1) I use latest code to re-compile cuda-on-cl and dump the cuda_sample-device.cl here (https://gist.github.com/alephman/9d3b7f2d63ccd7f47a0b1e874ee1576f)

2) the file (https://gist.github.com/hughperkins/ef17c1c5bd39fa7806425009ffbf8bda ) is still OK too...

hughperkins commented 8 years ago

Ok. And just to check, if you do make run-cuda_sample, that fails in the same way as before right?

alephman commented 8 years ago

i can't fix the issue of "/usr/include/features.h|374|fatal error: sys/cdefs.h: No such file or directory|" as my platform is ARM64, (https://askubuntu.com/questions/470796/fatal-error-sys-cdefs-h-no-such-file-or-directory doesn' work in this platform).

So i try another test:

Two-step compilation If you want, you can compile in two steps:

cocl -c teststream.cu g++ -o teststream teststream.o -lcocl -lclblast -leasycl -lclew -lpthread

it got error like this: https://gist.github.com/alephman/5b417541907b87704aaa6402cbd3fddf

hughperkins commented 8 years ago

Yes, the kernels are kind of all over the place at the moment, as I try different ways of convincing beignet to accept them...

Can you try branch "branches_as_switch"? The kernels still don't work on beignet, but at least they correspond to what I'm working on at the moment.

On 7 November 2016 01:22:05 GMT+00:00, alephman notifications@github.com wrote:

i can't fix the issue of "/usr/include/features.h|374|fatal error: sys/cdefs.h: No such file or directory|" as my platform is ARM64, (https://askubuntu.com/questions/470796/fatal-error-sys-cdefs-h-no-such-file-or-directory doesn' work in this platform).

So i try another test:

Two-step compilation If you want, you can compile in two steps:

cocl -c teststream.cu g++ -o teststream teststream.o -lcocl -lclblast -leasycl -lclew -lpthread

it got error like this:
https://gist.github.com/alephman/5b417541907b87704aaa6402cbd3fddf

You are receiving this because you were mentioned. Reply to this email directly or view it on GitHub: https://github.com/hughperkins/cuda-on-cl/issues/3#issuecomment-258727744

Sent from my Android device with K-9 Mail. Please excuse my brevity.

alephman commented 8 years ago

sure , I just checkouted the branches_as_switch and did the same things as in master branch, it's the same result.

hughperkins commented 8 years ago

You might need to do a clean first. The kernels should look radically different. Can you do:

rm teststream*

... and try again?

alephman commented 8 years ago

what I did like this: clean /user/local/include,lib

git pull git checkout branches_as_switch

cd build rm -rf * cmake ..

make -j4 sudo make install

cd test/cocl cocl -fPIC -c teststream.cu g++ -o teststream teststream.o -lcocl -lclblast -leasycl -lclew -lpthread

./teststream test1 Using Imagination Technologies , OpenCL platform: PowerVR Rogue Using OpenCL device: PowerVR Rogue G6230 got stream building kernel _z10longkernelpfif teststream: tools/intern/llvmufgen/USCInstVisitors.cpp:2179: virtual void llvm::UFWriter::visitGetElementPtrInst(llvm::GetElementPtrInst&): Assertion `(sDest.ePtrType == sBase.ePtrType) || bUseConst0Base' failed. Stack dump:

  1. Running pass 'UniFlex generator' on module 'BuildGroup_1'. Aborted
hughperkins commented 8 years ago

llvm::UFWriter::visitGetElementPtrInst(llvm::GetElementPtrInst&): Assertion `(sDest.ePtrType == sBase.ePtrType) || bUseConst0Base' failed.

### Given request
Continue the discussion thread about running cuda-on-cl on an ARM64 device, picking up after its final line.

Data records

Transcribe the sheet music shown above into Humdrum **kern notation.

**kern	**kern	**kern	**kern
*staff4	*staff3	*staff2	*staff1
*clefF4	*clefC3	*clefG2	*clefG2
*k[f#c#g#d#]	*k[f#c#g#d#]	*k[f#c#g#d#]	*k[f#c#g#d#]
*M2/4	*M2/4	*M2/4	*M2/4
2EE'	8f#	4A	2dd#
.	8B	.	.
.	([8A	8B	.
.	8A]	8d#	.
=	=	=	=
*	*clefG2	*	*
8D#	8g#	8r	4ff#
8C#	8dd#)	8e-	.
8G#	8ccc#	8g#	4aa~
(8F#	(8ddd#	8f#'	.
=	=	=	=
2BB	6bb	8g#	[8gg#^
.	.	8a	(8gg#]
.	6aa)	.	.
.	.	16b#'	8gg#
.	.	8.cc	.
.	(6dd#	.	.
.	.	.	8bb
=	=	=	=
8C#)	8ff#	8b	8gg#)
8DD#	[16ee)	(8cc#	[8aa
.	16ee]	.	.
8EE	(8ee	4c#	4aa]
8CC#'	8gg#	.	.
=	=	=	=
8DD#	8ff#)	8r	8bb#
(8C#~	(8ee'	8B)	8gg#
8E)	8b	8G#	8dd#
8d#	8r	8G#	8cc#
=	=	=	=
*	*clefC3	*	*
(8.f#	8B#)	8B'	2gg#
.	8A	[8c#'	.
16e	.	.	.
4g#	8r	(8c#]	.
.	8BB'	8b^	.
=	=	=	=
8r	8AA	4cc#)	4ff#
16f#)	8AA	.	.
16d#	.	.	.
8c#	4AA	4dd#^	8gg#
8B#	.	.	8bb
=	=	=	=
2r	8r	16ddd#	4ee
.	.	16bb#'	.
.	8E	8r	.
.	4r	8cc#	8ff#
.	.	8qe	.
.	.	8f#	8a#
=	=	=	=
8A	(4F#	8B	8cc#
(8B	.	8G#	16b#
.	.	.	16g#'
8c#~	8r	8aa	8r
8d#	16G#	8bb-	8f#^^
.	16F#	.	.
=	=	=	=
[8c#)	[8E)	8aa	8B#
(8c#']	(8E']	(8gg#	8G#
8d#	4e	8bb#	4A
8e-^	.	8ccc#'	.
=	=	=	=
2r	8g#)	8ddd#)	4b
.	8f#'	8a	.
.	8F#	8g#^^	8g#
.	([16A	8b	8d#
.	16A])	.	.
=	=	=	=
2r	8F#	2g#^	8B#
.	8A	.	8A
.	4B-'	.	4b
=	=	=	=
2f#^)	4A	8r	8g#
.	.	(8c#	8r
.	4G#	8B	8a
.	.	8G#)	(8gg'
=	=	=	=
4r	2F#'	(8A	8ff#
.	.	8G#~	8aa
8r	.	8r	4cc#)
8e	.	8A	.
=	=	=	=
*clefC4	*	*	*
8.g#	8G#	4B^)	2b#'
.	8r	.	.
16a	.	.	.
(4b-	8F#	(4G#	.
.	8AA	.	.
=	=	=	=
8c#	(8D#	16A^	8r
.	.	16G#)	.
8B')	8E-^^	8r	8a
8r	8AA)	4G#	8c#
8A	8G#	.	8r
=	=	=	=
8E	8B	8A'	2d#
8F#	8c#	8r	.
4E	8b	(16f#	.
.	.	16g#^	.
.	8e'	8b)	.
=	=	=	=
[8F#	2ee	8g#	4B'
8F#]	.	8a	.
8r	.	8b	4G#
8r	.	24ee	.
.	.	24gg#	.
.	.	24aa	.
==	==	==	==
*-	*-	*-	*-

### Exercise response
cool :-) Ok. Let's add memory copy to use cocl too:

https://gist.github.com/hughperkins/7e2c50d211b4f501bba0c21caacef25c

alephman commented 8 years ago

(https://gist.github.com/hughperkins/7e2c50d211b4f501bba0c21caacef25c) run ok!

hughperkins commented 8 years ago

Wow! Well, taht covers pretty much most stuff :-P

Let's try linking to cuda_sample.o, and using stuff from that...

You'll need to copy cuda_sample.o into the directory containng these scripts

Hmmm... I need to modify something in libcocl first. Give me a few minutes. Since I wnat to use the opencl sourcecode from cuda_sample.o, but currently it's stored in a string with a very non-c name:

$ nm cuda_sample.o | grep -i opencl
0000000000000000 D __opencl_sourcecode/home/ubuntu/git/cuda-on-cl/build/cuda_sample-device.cl
hughperkins commented 8 years ago

Hmmm, seems not obvious to link to this symbol, even after renaming it to something more sensible.

Whilst I ponder what we can try next, in the meantime, can we just double check that what we think you're running really is what you're running? Can you build/run https://gist.github.com/hughperkins/575e80bd1441e1be021ddbb99475daa7 , and provide the full output please?

alephman commented 8 years ago

The ouput is here: http://pastebin.ubuntu.com/23442178/ ,but it's for ARM...(-p. oooo, I just realized that the branch of "branches_as_switch" is for beignet(intel GPU), but I still test it on my ARM board... Wrong message for you, Sorry for that!

hughperkins commented 8 years ago

its a generic branch, not specific to hd5500, excpet in the sense that thats what I am using to test it on, and that hd5500 is the device that it motivating me to write it, since it seems not to work without it.

I shall be merging this branch onto master in next 1-2 days. It is the future :-) I'll make the transforms optional though. You can see already in the cocl -h for this branch taht I started planning how that will work.

Ok, so, seems everything is all working, in theory. weird that it crashes in cuda_sample. can you just re-re-check that cuda_sample still doesnt work? (make sure to do cd build; rm test* before re-trying)

hughperkins commented 8 years ago

(actually, cd build; rm cuda*)

alephman commented 8 years ago

I am sure. I move the cuda-sample.cu file onto new folder ouside cuda-on-cl, and the try cocl -fPIC cuda-sample.cu command. I guess the LLVM causes the problem, different CPU architectures LLVM's backend is different.

alephman commented 8 years ago

@hughperkins I want to try clang 3.9 version. after installing clang3.9 and modifying cocl.Makefile, then run cocl -fPIC cuda_sample.cu: clang: error: cannot find CUDA installation. Provide its path via --cuda-path, or pass -nocudainc to build without CUDA includes

I found there is a __clang_cuda_runtime_wrapper.h file in /usr/local/cocl, but I don't know how I modify it?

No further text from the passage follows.